Though projected as a charitable and religious institution, the complex served as the alma mater for generations of LeT operatives and was directly connected to multiple high-profile attacks, including the 26/11 Mumbai terror strikes. By striking Muridke, India targeted not just a symbolic site but the core of LeT's recruitment and training pipeline that had links to global terror networks, including al-Qaeda.
Simultaneously, JeM commander Masood Ilyas Kashmiri admitted that India's strikes devastated the Markaz Subhan Allah headquarters in Bahawalpur, killing several family members of JeM chief Masood Azhar. Among the dead were Yusuf Azhar, a prime accused in the 1999 IC-814 hijacking and JeM's weapons trainer, and Hafiz Muhammed Jameel, another of Azhar's brothers-in-law who oversaw indoctrination and fundraising operations.
This facility, active since 2015, was central to JeM's training ecosystem and had direct involvement in planning and executing major attacks, including the 2019 Pulwama suicide bombing. Kashmiri's confession that Masood Azhar's family was "torn into pieces" corroborates Indian claims that Operation Sindoor eliminated high-value assets and degraded JeM's senior command structure in Bahawalpur.

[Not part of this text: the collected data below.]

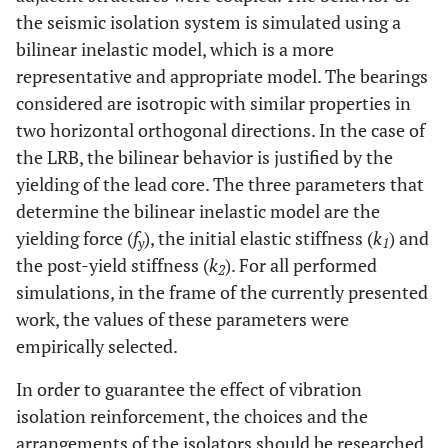
the seismic isolation system is simulated using a
bilinear inelastic model, which is a more
representative and appropriate model. The bearings
considered are isotropic with similar properties in
two horizontal orthogonal directions. In the case of
the LRB, the bilinear behavior is justified by the
yielding of the lead core. The three parameters that
determine the bilinear inelastic model are the
yielding force (
f
), the initial elastic stiffness (
k
) and
y
1
the post-yield stiffness (
k
). For all performed
2
simulations, in the frame of the currently presented
work, the values of these parameters were
empirically selected.
In order to guarantee the effect of vibration
isolation reinforcement, the choices and the
arrangements of the isolators should be researched.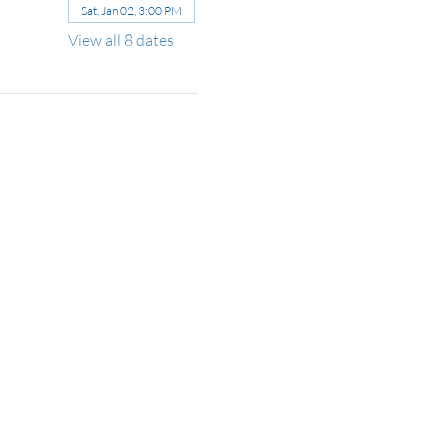
Sat, Jan 02, 3:00 PM
View all 8 dates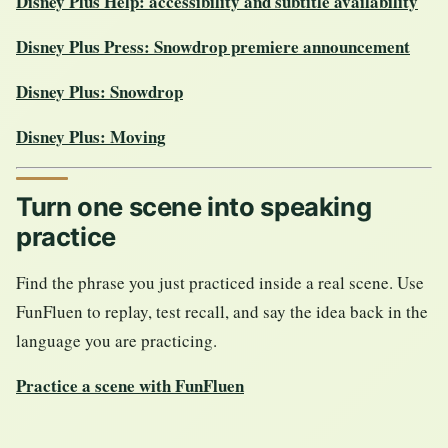
Disney Plus Help: accessibility and subtitle availability
Disney Plus Press: Snowdrop premiere announcement
Disney Plus: Snowdrop
Disney Plus: Moving
Turn one scene into speaking
practice
Find the phrase you just practiced inside a real scene. Use
FunFluen to replay, test recall, and say the idea back in the
language you are practicing.
Practice a scene with FunFluen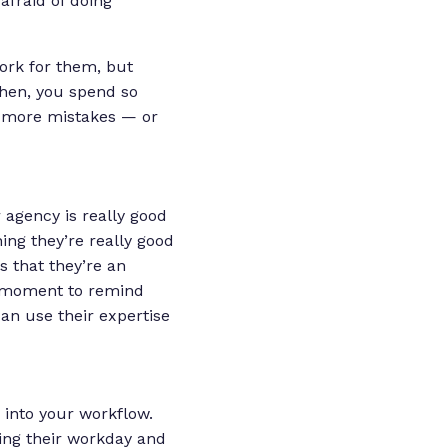
afraid of doing
work for them, but
Then, you spend so
 more mistakes — or
 agency is really good
ing they’re really good
is that
they’re an
k moment to remind
can use their expertise
 into your workflow.
ing their workday and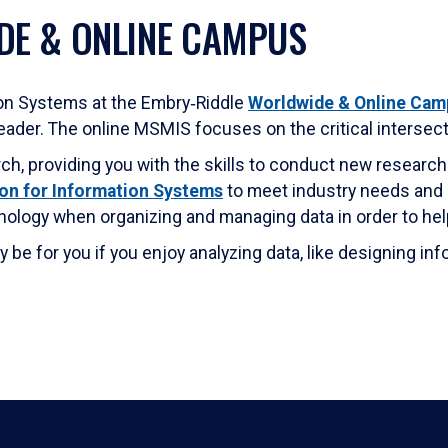
DE & ONLINE CAMPUS
on Systems at the Embry‑Riddle
Worldwide & Online Cam
ader. The online MSMIS focuses on the critical intersec
, providing you with the skills to conduct new research
on for Information Systems
to meet industry needs and in
nology when organizing and managing data in order to hel
e for you if you enjoy analyzing data, like designing in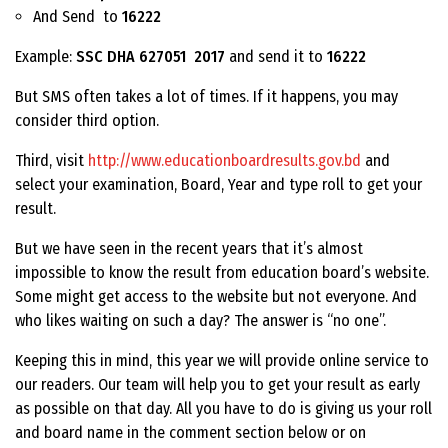
And Send to
16222
Example:
SSC DHA 627051 2017
and send it to
16222
But SMS often takes a lot of times. If it happens, you may
consider third option.
Third, visit
http://www.educationboardresults.gov.bd
and
select your examination, Board, Year and type roll to get your
result.
But we have seen in the recent years that it’s almost
impossible to know the result from education board’s website.
Some might get access to the website but not everyone. And
who likes waiting on such a day? The answer is “no one”.
Keeping this in mind, this year we will provide online service to
our readers. Our team will help you to get your result as early
as possible on that day. All you have to do is giving us your roll
and board name in the comment section below or on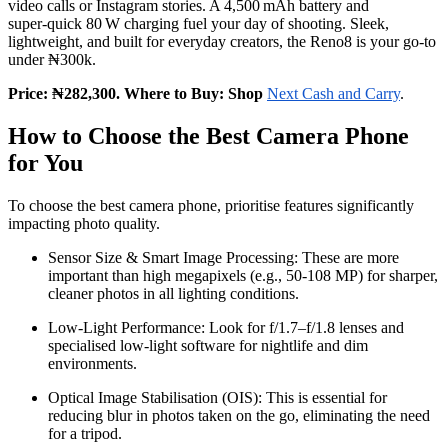
video calls or Instagram stories. A 4,500 mAh battery and
super‑quick 80 W charging fuel your day of shooting. Sleek,
lightweight, and built for everyday creators, the Reno8 is your go‑to
under ₦300k.
Price: ₦282,300. Where to Buy: Shop
Next Cash and Carry
.
How to Choose the Best Camera Phone
for You
To choose the best camera phone, prioritise features significantly
impacting photo quality.
Sensor Size & Smart Image Processing: These are more
important than high megapixels (e.g., 50-108 MP) for sharper,
cleaner photos in all lighting conditions.
Low-Light Performance: Look for f/1.7–f/1.8 lenses and
specialised low-light software for nightlife and dim
environments.
Optical Image Stabilisation (OIS): This is essential for
reducing blur in photos taken on the go, eliminating the need
for a tripod.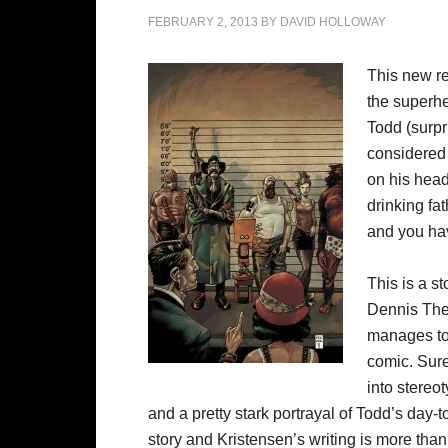
FEBRUARY 2, 2013
BY
DAVID HOLLOWAY
This new re
the superhe
Todd (surpri
considered 
on his head
drinking fat
and you hav
This is a st
Dennis The 
manages to 
comic. Sure
into stereo
and a pretty stark portrayal of Todd’s day-to
story and Kristensen’s writing is more than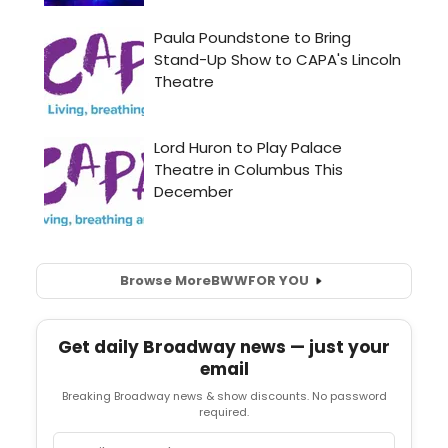
Browse More
BWW
FOR YOU
Get daily Broadway news — just your
email
Breaking Broadway news & show discounts. No password
required.
Email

The videos of Qaasim and Kashmiri also highlight the sectarian-terror proxies' strategy following their losses. Qaasim used his appearance at Muridke's ruins to rally new "Mujahideen and Talaba" through the Daura-e-Suffa training program, which fuses basic combat skills with ideological radicalisation.
This underscores LeT's intent to rapidly regenerate cadres despite the destruction of its nerve center. Meanwhile, JeM is reportedly turning towards innovative funding models, including large-scale fundraising disguised as mosque construction, coupled with the use of digital wallets linked to terror leaders' families to circumvent FATF scrutiny.
Operation Sindoor, launched after the April 22 Pahalgam massacre that killed 26 civilians, represents a watershed in India's cross-border counter-terror doctrine. By targeting headquarters of LeT at Muridke and JeM at Bahawalpur—long presumed untouchable assets shielded deep inside Pakistan's Punjab heartland—India struck at the operational core of its most persistent enemies.
The dual admissions now circulating online confirm the scale of devastation, the strategic precision of Indian strikes, and the cumulative blow dealt to both terror groups' infrastructure, leadership, and training capabilities while simultaneously exposing Islamabad's duplicity in shielding and funding UN-designated outfits.
This development adds international pressure on Pakistan to address terrorism on its soil and validates India's counter-terrorism operations across the border.
In conclusion, Operation Sindoor has not only disrupted the operational capabilities of LeT and JeM but has also exposed the underlying nexus between these groups and elements within Pakistan, challenging the international community to reassess the region's security dynamics.